Pendant la guerre d’Algérie, le service action du SDECE (Service de documentation extérieure et de contre-espionnage) a également réussi des ruses audacieuses. La plus marquante reste l’opération du colis piégé réalisée par le 11e Choc. L’affaire commence par un classique parachutage de vivres à des unités françaises au sol. Trois passages d’un avion Dakota sont prévus. Les sacs de riz et de rations alimentaires arrivent bien à l’intérieur de la zone de largage (DZ). Mais un incident survient à l’ultime rotation : le parachute portant le dernier colis s’accroche malencontreusement à la roulette de queue de l’appareil.

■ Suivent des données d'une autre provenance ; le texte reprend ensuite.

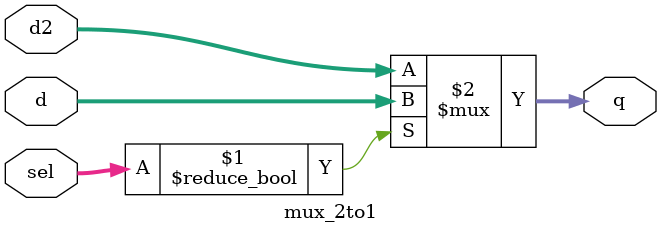
<source format=sv>
module mux_2to1( sel, d, d2, q );
 parameter  DW= 4;
 input logic [1:0] sel;
 input logic [DW-1:0] d;
 input logic [DW-1:0] d2;
 output logic [DW-1:0] q;

 assign q =(sel) ? d : d2;

endmodule 
 

</source>
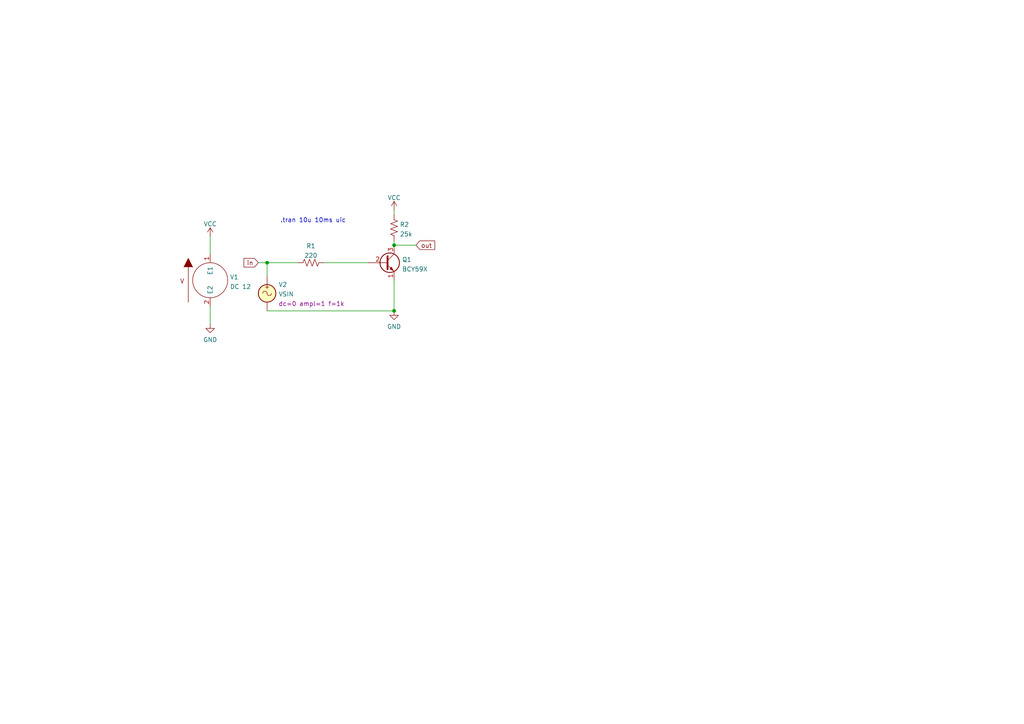
<source format=kicad_sch>
(kicad_sch (version 20211123) (generator eeschema)

  (uuid e5651db0-2ff0-41ee-9ddf-f4dbd1c57a1e)

  (paper "A4")

  

  (junction (at 114.3 71.12) (diameter 0) (color 0 0 0 0)
    (uuid 87955996-5b05-4163-9e11-11f6056022cd)
  )
  (junction (at 77.47 76.2) (diameter 0) (color 0 0 0 0)
    (uuid aef2fdc4-5bdb-467c-b898-0ef9e8a046ba)
  )
  (junction (at 114.3 90.17) (diameter 0) (color 0 0 0 0)
    (uuid d97eeecd-390a-4c14-9321-024c57ca8a1f)
  )

  (wire (pts (xy 114.3 71.12) (xy 120.65 71.12))
    (stroke (width 0) (type default) (color 0 0 0 0))
    (uuid 000893e4-0123-4260-8253-7bcb97c8d46f)
  )
  (wire (pts (xy 114.3 81.28) (xy 114.3 90.17))
    (stroke (width 0) (type default) (color 0 0 0 0))
    (uuid 0aafdd54-e93d-4e98-9ab2-994cd4f401c8)
  )
  (wire (pts (xy 114.3 69.85) (xy 114.3 71.12))
    (stroke (width 0) (type default) (color 0 0 0 0))
    (uuid 31b6983c-7642-40da-9968-78e254dca147)
  )
  (wire (pts (xy 86.36 76.2) (xy 77.47 76.2))
    (stroke (width 0) (type default) (color 0 0 0 0))
    (uuid 3791b4a7-4def-44fc-ad03-11813b811c57)
  )
  (wire (pts (xy 93.98 76.2) (xy 106.68 76.2))
    (stroke (width 0) (type default) (color 0 0 0 0))
    (uuid 4d6d8f3b-3139-4b8e-aff5-b56397cea760)
  )
  (wire (pts (xy 60.96 68.58) (xy 60.96 73.66))
    (stroke (width 0) (type default) (color 0 0 0 0))
    (uuid 7fbcce69-e707-444c-b08a-e13ae6a4e362)
  )
  (wire (pts (xy 77.47 90.17) (xy 114.3 90.17))
    (stroke (width 0) (type default) (color 0 0 0 0))
    (uuid 998b318a-1641-466e-8567-27f7707e7179)
  )
  (wire (pts (xy 114.3 60.96) (xy 114.3 62.23))
    (stroke (width 0) (type default) (color 0 0 0 0))
    (uuid a2ec4895-53ef-4510-9661-b4bf29a6e6ed)
  )
  (wire (pts (xy 77.47 76.2) (xy 77.47 80.01))
    (stroke (width 0) (type default) (color 0 0 0 0))
    (uuid c35407e4-563d-4ebf-bdad-92b0693966e1)
  )
  (wire (pts (xy 74.93 76.2) (xy 77.47 76.2))
    (stroke (width 0) (type default) (color 0 0 0 0))
    (uuid df7f2bea-41f0-4375-963f-82daafddb597)
  )
  (wire (pts (xy 60.96 88.9) (xy 60.96 93.98))
    (stroke (width 0) (type default) (color 0 0 0 0))
    (uuid edcf1aa0-de52-4dd2-9548-32c5e8f76cd5)
  )

  (text ".tran 10u 10ms uic" (at 81.28 64.77 0)
    (effects (font (size 1.27 1.27)) (justify left bottom))
    (uuid 95e4cbf7-6fbf-4aea-903f-844c658362c9)
  )

  (global_label "out" (shape input) (at 120.65 71.12 0) (fields_autoplaced)
    (effects (font (size 1.27 1.27)) (justify left))
    (uuid 6243ffeb-5d68-4784-b86c-4365ed0c32f1)
    (property "Intersheet References" "${INTERSHEET_REFS}" (id 0) (at 126.0869 71.0406 0)
      (effects (font (size 1.27 1.27)) (justify left) hide)
    )
  )
  (global_label "in" (shape input) (at 74.93 76.2 180) (fields_autoplaced)
    (effects (font (size 1.27 1.27)) (justify right))
    (uuid c97ebb4b-0e43-4857-afa1-2f3d36f22def)
    (property "Intersheet References" "${INTERSHEET_REFS}" (id 0) (at 70.7631 76.1206 0)
      (effects (font (size 1.27 1.27)) (justify right) hide)
    )
  )

  (symbol (lib_id "pspice:VSOURCE") (at 60.96 81.28 0) (unit 1)
    (in_bom yes) (on_board yes) (fields_autoplaced)
    (uuid 7893d240-0c1f-478a-b1ee-a2a8fcc2b4ad)
    (property "Reference" "V1" (id 0) (at 66.675 80.3715 0)
      (effects (font (size 1.27 1.27)) (justify left))
    )
    (property "Value" "DC 12" (id 1) (at 66.675 83.1466 0)
      (effects (font (size 1.27 1.27)) (justify left))
    )
    (property "Footprint" "" (id 2) (at 60.96 81.28 0)
      (effects (font (size 1.27 1.27)) hide)
    )
    (property "Datasheet" "~" (id 3) (at 60.96 81.28 0)
      (effects (font (size 1.27 1.27)) hide)
    )
    (pin "1" (uuid 329a75b4-5db6-45a8-a653-e8bb5a669f38))
    (pin "2" (uuid ead915be-b6bc-4be8-b99e-e1f340229651))
  )

  (symbol (lib_id "Device:R_US") (at 90.17 76.2 90) (unit 1)
    (in_bom yes) (on_board yes) (fields_autoplaced)
    (uuid 7ec7d7a3-bc8a-48bb-9e65-f7802255dd8f)
    (property "Reference" "R1" (id 0) (at 90.17 71.3445 90))
    (property "Value" "220" (id 1) (at 90.17 74.1196 90))
    (property "Footprint" "" (id 2) (at 90.424 75.184 90)
      (effects (font (size 1.27 1.27)) hide)
    )
    (property "Datasheet" "~" (id 3) (at 90.17 76.2 0)
      (effects (font (size 1.27 1.27)) hide)
    )
    (pin "1" (uuid 7dab25dd-2726-47ea-9f1b-113dd015319b))
    (pin "2" (uuid c1a9b889-4d08-4311-b2d0-657a8b00ff08))
  )

  (symbol (lib_id "Simulation_SPICE:VSIN") (at 77.47 85.09 0) (unit 1)
    (in_bom yes) (on_board yes) (fields_autoplaced)
    (uuid 80247476-bcc2-496c-bc45-e04481263164)
    (property "Reference" "V2" (id 0) (at 80.772 82.5446 0)
      (effects (font (size 1.27 1.27)) (justify left))
    )
    (property "Value" "VSIN" (id 1) (at 80.772 85.3197 0)
      (effects (font (size 1.27 1.27)) (justify left))
    )
    (property "Footprint" "" (id 2) (at 77.47 85.09 0)
      (effects (font (size 1.27 1.27)) hide)
    )
    (property "Datasheet" "~" (id 3) (at 77.47 85.09 0)
      (effects (font (size 1.27 1.27)) hide)
    )
    (property "Spice_Netlist_Enabled" "Y" (id 4) (at 77.47 85.09 0)
      (effects (font (size 1.27 1.27)) (justify left) hide)
    )
    (property "Spice_Primitive" "V" (id 5) (at 77.47 85.09 0)
      (effects (font (size 1.27 1.27)) (justify left) hide)
    )
    (property "Spice_Model" "sin(0 1 1k)" (id 6) (at 80.772 88.0948 0)
      (effects (font (size 1.27 1.27)) (justify left))
    )
    (pin "1" (uuid 861109c6-9603-47f3-9cad-9e9b45ddd00c))
    (pin "2" (uuid 65a8e909-0a7a-4f9f-9487-adbee0e6f6f6))
  )

  (symbol (lib_id "Device:R_US") (at 114.3 66.04 0) (unit 1)
    (in_bom yes) (on_board yes) (fields_autoplaced)
    (uuid 824af92e-b9cd-461e-a7c7-6b1710e2232b)
    (property "Reference" "R2" (id 0) (at 115.951 65.1315 0)
      (effects (font (size 1.27 1.27)) (justify left))
    )
    (property "Value" "25k" (id 1) (at 115.951 67.9066 0)
      (effects (font (size 1.27 1.27)) (justify left))
    )
    (property "Footprint" "" (id 2) (at 115.316 66.294 90)
      (effects (font (size 1.27 1.27)) hide)
    )
    (property "Datasheet" "~" (id 3) (at 114.3 66.04 0)
      (effects (font (size 1.27 1.27)) hide)
    )
    (pin "1" (uuid 302bea33-eb69-4430-bfc4-9f9b923fe6f2))
    (pin "2" (uuid a6853179-860f-4a2b-8bee-f6af8354f87a))
  )

  (symbol (lib_id "power:VCC") (at 60.96 68.58 0) (unit 1)
    (in_bom yes) (on_board yes) (fields_autoplaced)
    (uuid b0e20995-631e-4f35-ab76-77ad43c9d1bb)
    (property "Reference" "#PWR?" (id 0) (at 60.96 72.39 0)
      (effects (font (size 1.27 1.27)) hide)
    )
    (property "Value" "VCC" (id 1) (at 60.96 64.9755 0))
    (property "Footprint" "" (id 2) (at 60.96 68.58 0)
      (effects (font (size 1.27 1.27)) hide)
    )
    (property "Datasheet" "" (id 3) (at 60.96 68.58 0)
      (effects (font (size 1.27 1.27)) hide)
    )
    (pin "1" (uuid 2f7c04f2-7053-4e1b-af36-47f245b918c3))
  )

  (symbol (lib_id "power:VCC") (at 114.3 60.96 0) (unit 1)
    (in_bom yes) (on_board yes) (fields_autoplaced)
    (uuid c4f9c163-fee9-4457-8dc7-4a0594775558)
    (property "Reference" "#PWR01" (id 0) (at 114.3 64.77 0)
      (effects (font (size 1.27 1.27)) hide)
    )
    (property "Value" "VCC" (id 1) (at 114.3 57.3555 0))
    (property "Footprint" "" (id 2) (at 114.3 60.96 0)
      (effects (font (size 1.27 1.27)) hide)
    )
    (property "Datasheet" "" (id 3) (at 114.3 60.96 0)
      (effects (font (size 1.27 1.27)) hide)
    )
    (pin "1" (uuid bca2b5ba-61f5-4dfe-8950-3c817ed0b4bd))
  )

  (symbol (lib_id "mylib:BCY59X") (at 111.76 76.2 0) (unit 1)
    (in_bom yes) (on_board yes) (fields_autoplaced)
    (uuid f8fff78c-610e-45ea-9318-889dde69682b)
    (property "Reference" "Q1" (id 0) (at 116.6114 75.2915 0)
      (effects (font (size 1.27 1.27)) (justify left))
    )
    (property "Value" "BCY59X" (id 1) (at 116.6114 78.0666 0)
      (effects (font (size 1.27 1.27)) (justify left))
    )
    (property "Footprint" "" (id 2) (at 111.76 76.2 0)
      (effects (font (size 1.27 1.27)) hide)
    )
    (property "Datasheet" "" (id 3) (at 111.76 76.2 0)
      (effects (font (size 1.27 1.27)) hide)
    )
    (property "Spice_Primitive" "Q" (id 4) (at 111.76 76.2 0)
      (effects (font (size 1.27 1.27)) hide)
    )
    (property "Spice_Model" "BCY59X" (id 5) (at 119.38 78.74 0)
      (effects (font (size 1.27 1.27)) hide)
    )
    (property "Spice_Netlist_Enabled" "Y" (id 6) (at 111.76 76.2 0)
      (effects (font (size 1.27 1.27)) hide)
    )
    (property "Spice_Lib_File" "E:\\models_ugr\\modelos_subckt\\spice_complete\\BJTN.LIB" (id 7) (at 111.76 82.55 0)
      (effects (font (size 1.27 1.27)) hide)
    )
    (pin "1" (uuid 7e33731f-bc73-4a94-aa53-659fa66af6bd))
    (pin "2" (uuid b0c2f79a-27e2-47cb-b87b-889126ba94fd))
    (pin "3" (uuid ad8b7360-0c5b-440a-9939-ded2b8af7307))
  )

  (symbol (lib_id "power:GND") (at 60.96 93.98 0) (unit 1)
    (in_bom yes) (on_board yes) (fields_autoplaced)
    (uuid fac3cf5a-0e8a-4ebe-a6ce-e403396dc867)
    (property "Reference" "#PWR?" (id 0) (at 60.96 100.33 0)
      (effects (font (size 1.27 1.27)) hide)
    )
    (property "Value" "GND" (id 1) (at 60.96 98.5425 0))
    (property "Footprint" "" (id 2) (at 60.96 93.98 0)
      (effects (font (size 1.27 1.27)) hide)
    )
    (property "Datasheet" "" (id 3) (at 60.96 93.98 0)
      (effects (font (size 1.27 1.27)) hide)
    )
    (pin "1" (uuid 5c3ba700-6104-491d-b870-c5a836c09162))
  )

  (symbol (lib_id "power:GND") (at 114.3 90.17 0) (unit 1)
    (in_bom yes) (on_board yes) (fields_autoplaced)
    (uuid fc82f88c-e45f-417f-bf47-d3219b3945ed)
    (property "Reference" "#PWR02" (id 0) (at 114.3 96.52 0)
      (effects (font (size 1.27 1.27)) hide)
    )
    (property "Value" "GND" (id 1) (at 114.3 94.7325 0))
    (property "Footprint" "" (id 2) (at 114.3 90.17 0)
      (effects (font (size 1.27 1.27)) hide)
    )
    (property "Datasheet" "" (id 3) (at 114.3 90.17 0)
      (effects (font (size 1.27 1.27)) hide)
    )
    (pin "1" (uuid 99c2e1af-a9c3-4a82-96c4-ec246789ccf4))
  )

  (sheet_instances
    (path "/" (page "1"))
  )

  (symbol_instances
    (path "/c4f9c163-fee9-4457-8dc7-4a0594775558"
      (reference "#PWR01") (unit 1) (value "VCC") (footprint "")
    )
    (path "/fc82f88c-e45f-417f-bf47-d3219b3945ed"
      (reference "#PWR02") (unit 1) (value "GND") (footprint "")
    )
    (path "/b0e20995-631e-4f35-ab76-77ad43c9d1bb"
      (reference "#PWR?") (unit 1) (value "VCC") (footprint "")
    )
    (path "/fac3cf5a-0e8a-4ebe-a6ce-e403396dc867"
      (reference "#PWR?") (unit 1) (value "GND") (footprint "")
    )
    (path "/f8fff78c-610e-45ea-9318-889dde69682b"
      (reference "Q1") (unit 1) (value "BCY59X") (footprint "")
    )
    (path "/7ec7d7a3-bc8a-48bb-9e65-f7802255dd8f"
      (reference "R1") (unit 1) (value "220") (footprint "")
    )
    (path "/824af92e-b9cd-461e-a7c7-6b1710e2232b"
      (reference "R2") (unit 1) (value "25k") (footprint "")
    )
    (path "/7893d240-0c1f-478a-b1ee-a2a8fcc2b4ad"
      (reference "V1") (unit 1) (value "DC 12") (footprint "")
    )
    (path "/80247476-bcc2-496c-bc45-e04481263164"
      (reference "V2") (unit 1) (value "VSIN") (footprint "")
    )
  )
)

</source>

Conformément aux consignes enseignées dans toutes les écoles des troupes aéroportées, le largueur est alors contraint de couper avec un couteau approprié les sangles qui retiennent le parachute coincé. Le colis est ainsi libéré, mais l’opération provoque un certain retard dans le largage de la marchandise. Ce délai a un inconvénient majeur : le colis libéré tombe à l’extérieur de la DZ et a donc de fortes chances d’être récupéré par l’ennemi. C’est précisément ce qu’il advient lors de ce troisième passage raté du Dakota. À première vue, l’incident peut paraître grave, car le paquet parachuté contient un poste radio. À première vue seulement, car l’anicroche n’est finalement qu’une judicieuse mise en scène maintes fois répétée en métropole au centre de Cercottes (Loiret). Le « précieux » colis tombe donc dans un endroit bien repéré et tenu par des maquisards de l’ALN qui s’empressent de saisir le matériel tombé du ciel. Comme il s’agit d’un poste apparemment très perfectionné, les djounouds portent le moyen de transmission au chef de secteur des Aurès qui se hâte de le faire fonctionner. Mais l’engin émetteur-récepteur est piégé. Dès qu’il tourne le bouton du poste, le haut responsable rebelle est tué par une violente explosion ! Le traquenard du « colis piégé » a atteint son objectif.